Am stärksten verzichten die Umfrageteilnehmer bei klassischen Konsumgütern auf neue Ausgaben. 52 Prozent geben an, bei Bekleidung und Accessoires zu sparen. Danach folgen Hobby- und Freizeitbedarf mit 42 Prozent, Elektronik mit 41 Prozent sowie Wohn- und Haushaltsartikel mit 36 Prozent. Etwas geringer fällt die Zurückhaltung bei Lebensmitteln aus: Dort sparen 32 Prozent. Bei Drogerie und Kosmetik sowie Büchern und Medien sind es jeweils 31 Prozent. Am seltensten wird laut Umfrage bei der Gesundheit gespart: 16 Prozent nannten diesen Bereich. Mehrfachnennungen waren möglich.
52 Prozent sparen bei Besuchen in Restaurants
Auch Freizeitangebote bekommen die Sparsamkeit der Verbraucher zu spüren. Besonders betroffen ist die Gastronomie: 52 Prozent sparen bei Besuchen in Restaurants, Cafés oder Bars. Fast ebenso viele verzichten häufiger auf Kino: 46 Prozent nannten diesen Bereich. Konzerte und Festivals sowie Clubs und Nachtleben kommen jeweils auf 45 Prozent. Theater und Kleinkunst liegen bei 39 Prozent, Ausstellungen und Museen bei 38 Prozent. Sportangebote wie Fitnessstudios oder Yogakurse werden von 36 Prozent genannt.
Gespart wird allerdings nicht nur aus Sorge vor hohen Preisen, sondern auch für konkrete Ziele. Jeweils 41 Prozent legen Geld für Urlaube und Reisen oder für finanzielle Rücklagen beiseite. 37 Prozent sparen für die Altersvorsorge. 27 Prozent nennen größere Anschaffungen wie ein Fahrrad oder einen Fernseher als Sparziel.
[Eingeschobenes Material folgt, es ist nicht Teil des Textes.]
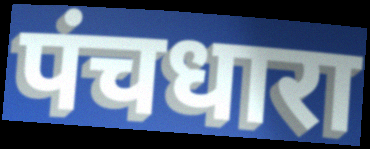
पंचधाराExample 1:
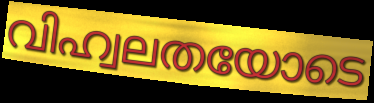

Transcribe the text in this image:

വിഹ്വലതയോടെ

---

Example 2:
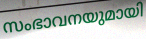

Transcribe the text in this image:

സംഭാവനയുമായി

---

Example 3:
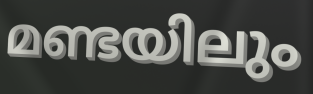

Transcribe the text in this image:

മണ്ടയിലും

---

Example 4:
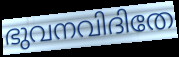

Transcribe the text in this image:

ഭുവനവിദിതേ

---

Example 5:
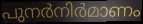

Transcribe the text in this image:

പുനർനിർമാണംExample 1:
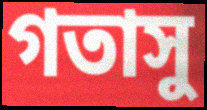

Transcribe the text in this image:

গতাসু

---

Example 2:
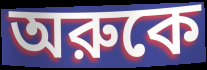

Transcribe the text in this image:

অরুকে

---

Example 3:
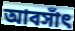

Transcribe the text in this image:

আবসাঁৎ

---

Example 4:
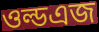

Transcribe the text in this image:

ওল্ডএজ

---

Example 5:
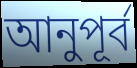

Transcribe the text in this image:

আনুপূর্ব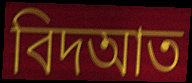
বিদআত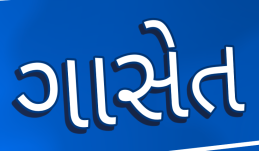
ગાસેત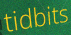
tidbitsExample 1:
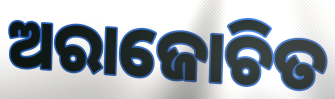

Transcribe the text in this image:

ଅରାଜୋଚିତ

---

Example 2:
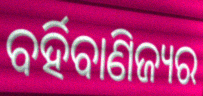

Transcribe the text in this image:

ବର୍ହିବାଣିଜ୍ୟର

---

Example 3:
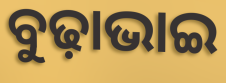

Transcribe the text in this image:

ବୁଢ଼ାଭାଇ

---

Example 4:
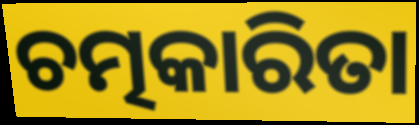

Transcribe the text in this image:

ଚତ୍ମକାରିତା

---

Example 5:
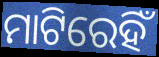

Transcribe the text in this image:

ମାଟିରେହିଁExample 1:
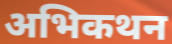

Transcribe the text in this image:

अभिकथन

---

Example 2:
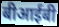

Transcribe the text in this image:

बीआईबी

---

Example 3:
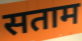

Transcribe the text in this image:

सताम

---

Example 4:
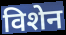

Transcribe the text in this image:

विशेन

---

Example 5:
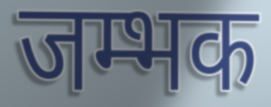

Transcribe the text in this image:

जम्भक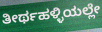
ತೀರ್ಥಹಳ್ಳಿಯಲ್ಲೇ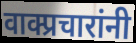
वाक्प्रचारांनी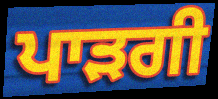
ਪਾੜਗੀ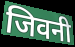
जिवनीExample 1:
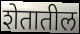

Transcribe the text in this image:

शेतातील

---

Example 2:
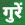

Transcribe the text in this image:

गुरें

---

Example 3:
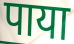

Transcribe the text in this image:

पाया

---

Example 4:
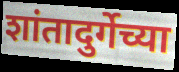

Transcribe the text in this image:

शांतादुर्गेच्या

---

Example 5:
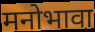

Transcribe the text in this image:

मनोभावा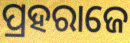
ପ୍ରହରାଜେ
Die Verbraucher passen ihr Einkaufsverhalten dabei auf unterschiedliche Weise an. 62 Prozent vergleichen häufiger die Preise verschiedener Anbieter. 56 Prozent achten stärker auf Sonderangebote oder reduzierte Ware. 48 Prozent nutzen Rabattcoupons, 44 Prozent greifen öfter zu Eigenmarken oder No-Name-Produkten. 41 Prozent versuchen außerdem, vorhandene Produkte länger zu verwenden.